Work request: Using the text on Polish sweets below, explain why a number of confectionery plants were able to produce sweets under the name 'Ptasie Mleczko' in the 1950s. Answer in one to three sentences.

Given text:

Who isn’t fond of this light, milky, vanilla fluff dipped in chocolate? These marshmallows (translated literally, 'bird’s milk') have survived a number of changes in Poland’s political system. Today, looking back, few remember that before 1989 they were a highly sought after product and not always available. The history of these marshmallows dates back to the interwar period. Where does the name come from? It was coined by Jan Wedel – the owner of the largest chocolate factory in pre-war Poland, founded in the mid-nineteenth century by Charles Wedel. Even before 1939, 'Ptasie Mleczko' was a registered trademark for the company E. Wedel. However, recipes for the dessert’s characteristic foamy filling – called 'milk' of various flavours – can be found in old Polish cookbooks, including Maria Ochorowicz-Monatowa’s The Universal Cookbook from the early twentieth century. When the trademark on 'Ptasie Mleczko' expired in the 1950s, a number of confectionary plants began to produce sweets under the name. The trademark has since been renewed by Wedel and while other manufacturers can produce similar sweets, they cannot do so with the iconic name 'Ptasie Mleczko'.
Prince Polo and Princessa
These chocolate wafers are said to be 'impulse buys' because Poles so often buy them at the spur of the moment. Research suggests Poland pioneered these wafer sweets. Why are they so popular? Some of it has to do with the era of Poland under communism when wafers were produced by many small private establishments. They were thus readily available and used to prepare homemade desserts – including the very popular 'Tort a la Pischinger.'
Several generations of Poles grew up on the familiar taste of Prince Polo’s chocolate wafers. Interestingly, not only Poles. Produced since the 1950s, the wafers were exported to many countries in Central and Eastern Europe, but gained their greatest popularity in Iceland. While Poles imported Icelandic herring, Icelanders could not get enough Prince Polo. Forty years ago, the average Icelander consumed at least a kilogram of Prince Polos every year! Several years ago, the Icelandic Prime Minister suggested that a whole generation of Icelanders grew up on them. These wafers are still doing well today. Besides the classic chocolate, new flavours continue to be introduced – including milk, peanut, and coconut. Prince Polo’s leading competitor is the candy bar Princessa – a leading product of Poznań’s chocolatier, Goplana.

Dataset records:
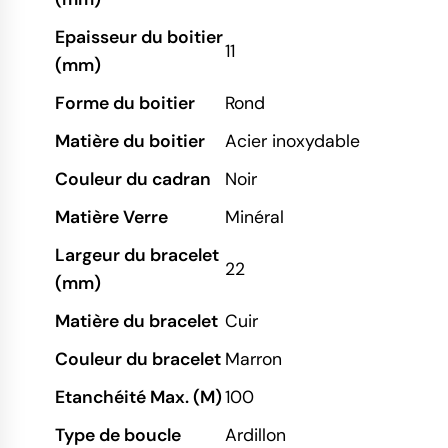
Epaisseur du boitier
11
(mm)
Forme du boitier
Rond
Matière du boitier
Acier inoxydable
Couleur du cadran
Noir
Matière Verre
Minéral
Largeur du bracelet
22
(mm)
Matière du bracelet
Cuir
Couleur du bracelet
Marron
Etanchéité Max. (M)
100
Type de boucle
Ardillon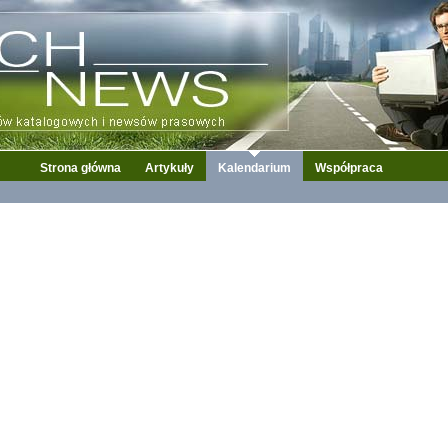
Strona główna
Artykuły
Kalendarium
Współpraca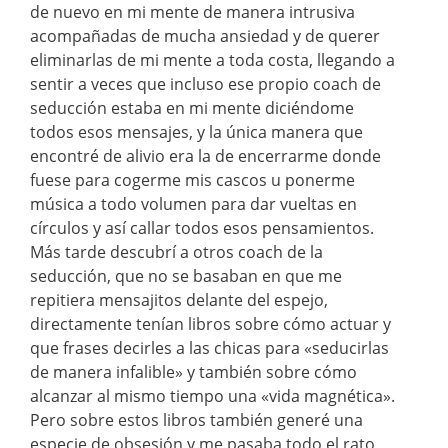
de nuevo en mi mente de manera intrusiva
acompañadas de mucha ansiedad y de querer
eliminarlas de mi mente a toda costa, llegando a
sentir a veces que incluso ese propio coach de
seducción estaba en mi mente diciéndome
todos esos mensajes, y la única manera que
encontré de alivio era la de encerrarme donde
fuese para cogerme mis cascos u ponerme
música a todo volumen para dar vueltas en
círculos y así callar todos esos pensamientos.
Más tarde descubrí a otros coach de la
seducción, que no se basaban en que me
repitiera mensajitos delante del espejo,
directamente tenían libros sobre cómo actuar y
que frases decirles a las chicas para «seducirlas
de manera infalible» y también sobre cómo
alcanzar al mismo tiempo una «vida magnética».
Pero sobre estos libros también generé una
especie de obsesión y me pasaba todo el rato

==

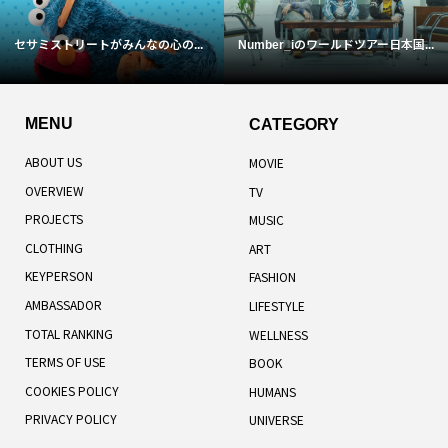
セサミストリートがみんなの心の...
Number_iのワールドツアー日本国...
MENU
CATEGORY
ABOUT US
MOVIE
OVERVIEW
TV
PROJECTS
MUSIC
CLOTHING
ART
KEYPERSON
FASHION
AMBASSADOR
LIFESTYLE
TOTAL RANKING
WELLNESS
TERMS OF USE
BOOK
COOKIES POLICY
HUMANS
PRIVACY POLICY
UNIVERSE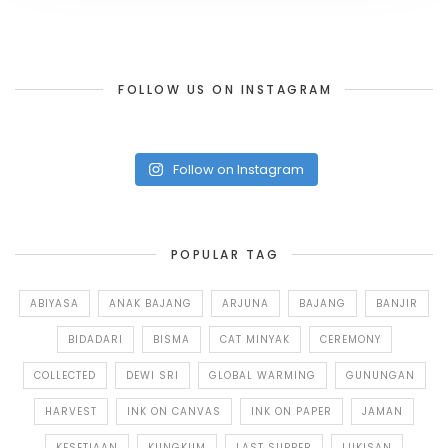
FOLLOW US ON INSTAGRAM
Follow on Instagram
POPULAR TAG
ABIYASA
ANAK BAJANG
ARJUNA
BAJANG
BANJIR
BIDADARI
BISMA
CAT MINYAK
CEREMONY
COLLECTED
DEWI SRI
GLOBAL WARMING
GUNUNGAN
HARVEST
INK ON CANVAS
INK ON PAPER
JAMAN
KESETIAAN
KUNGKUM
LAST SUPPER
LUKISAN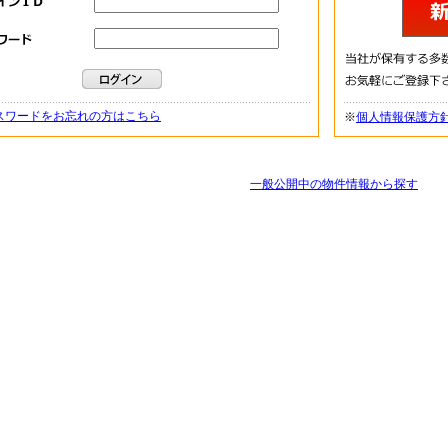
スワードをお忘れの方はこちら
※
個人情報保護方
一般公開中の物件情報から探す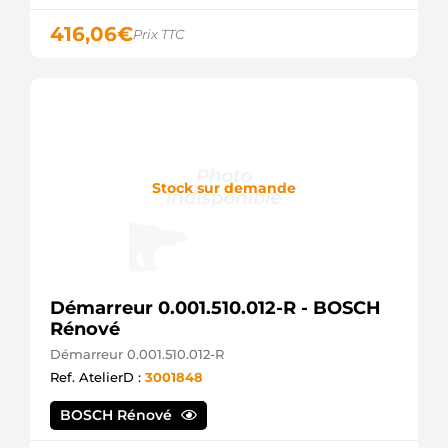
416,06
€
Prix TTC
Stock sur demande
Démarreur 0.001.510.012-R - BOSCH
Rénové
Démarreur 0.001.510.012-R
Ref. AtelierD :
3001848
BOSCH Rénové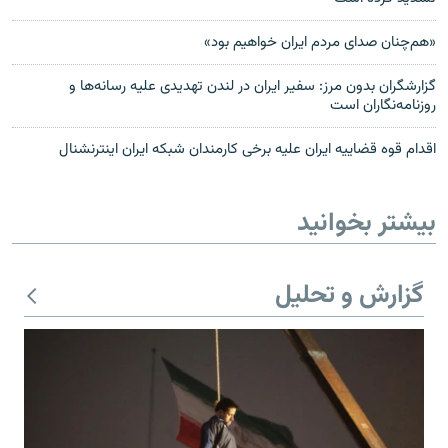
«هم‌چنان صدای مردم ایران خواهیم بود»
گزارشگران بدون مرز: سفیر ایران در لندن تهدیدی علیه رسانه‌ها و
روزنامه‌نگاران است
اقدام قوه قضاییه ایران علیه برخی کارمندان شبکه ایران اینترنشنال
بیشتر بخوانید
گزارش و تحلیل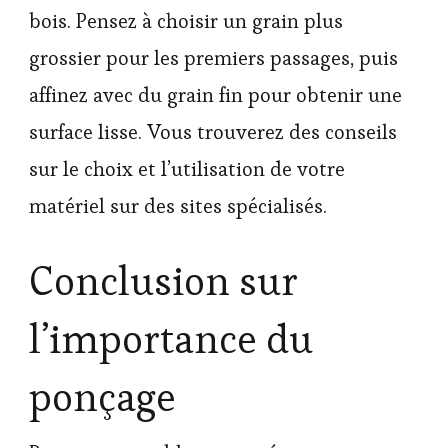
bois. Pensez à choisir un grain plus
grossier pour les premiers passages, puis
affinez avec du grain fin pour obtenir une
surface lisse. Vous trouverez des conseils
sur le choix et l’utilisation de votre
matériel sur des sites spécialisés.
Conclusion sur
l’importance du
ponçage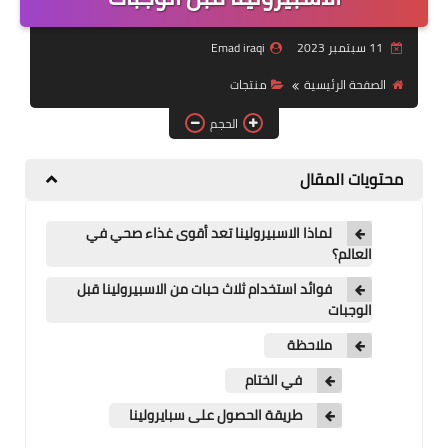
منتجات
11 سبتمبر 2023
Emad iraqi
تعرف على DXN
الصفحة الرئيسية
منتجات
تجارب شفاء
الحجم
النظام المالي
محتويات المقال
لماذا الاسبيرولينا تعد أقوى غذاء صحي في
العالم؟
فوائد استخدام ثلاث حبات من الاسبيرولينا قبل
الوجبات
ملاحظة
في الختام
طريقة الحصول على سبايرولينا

The completed task: They could use the name because the 'Ptasie Mleczko' trademark, registered to E. Wedel before 1939, expired in the 1950s. Wedel has since renewed the trademark, so other manufacturers may still make similar sweets but cannot sell them under that name.